TRADE AND PAYMENT RELATIONS WITH THE SLOVAK REPUBLIC


In the first nine months of 1994 the payment system between the CR and the SR continued on the basis of the Agreement on Clearing Payment System between the SR and the CR signed after the termination of the monetary union in 1993. Pursuant to this agreement, the settlement of mutual payments is conducted through two clearing accounts, the so called "old and new blocks", which differentiate between payments belonging to operations executed prior to the monetary union and after its termination. A proposal for canceling the old block has been submitted, but this issue has not yet been resolved.

This year, the development of the total deficit on mutual settlement was marked by a transition from a surplus to a deficit balance to the CR's disadvantage. At the beginning of this year the CR's surplus on the new block rapidly increased, thus causing the SR to once again exceed the limit of marginal credit by ECU 46.1 mil. (at the close-1993 this amounted to ECU 38.9 mil.). However, the second decade in February was a turning point in the development of the mutual settlement, when the new block surplus plummeted, and the CR ran a deficit on this block from mid-May. Since July the CR has been exceeding the marginal credit, in July by ECU 0.6 mil., in August by ECU 78 mil. and in September by ECU 79.1 mil.

Due to the fact that since April the volume of collections on the old block from the SR has also decreased, the remaining amount on this account did not more substantially affect the level of the total clearing settlement balance. In the first nine months the balance on both blocks, excluding payments for exceeding the marginal credit, ran a deficit of CZK 12.6 bn.

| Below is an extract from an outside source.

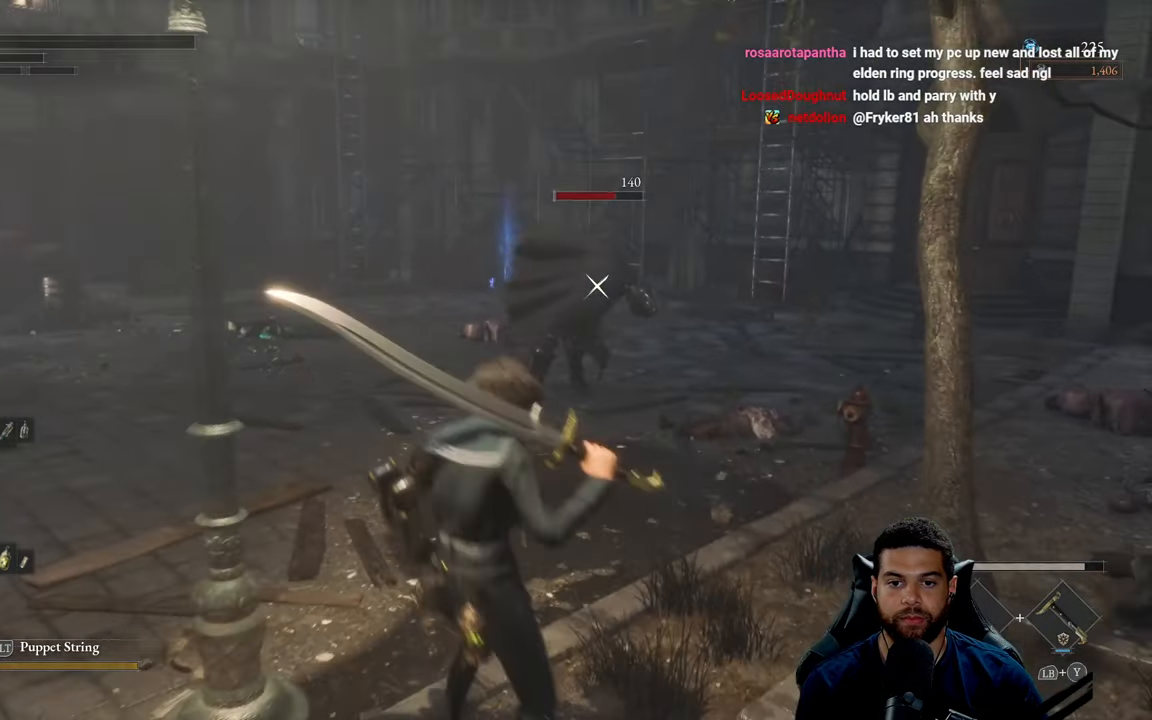
{"buttons": ["B"], "left_stick": "up", "right_stick": "center", "events": [[183, "B", "down"]]}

The consequent trend and the result of the clearing settlement were not only influenced by movements of payments for goods, but also by capital transactions and payments for services. However, the cause for the basic reverse in the mutual settlement must be sought in the movements of goods which were affected by a number of measures particularly on the Slovak side. They had to prevent repeated exceeding of the marginal credit on the mutual clearing accounts (by the imposition of an import surcharge of 10%, the requirement of certificates for imported foodstuffs and through the difference between the Czech and Slovak crowns exchange rates on the new block).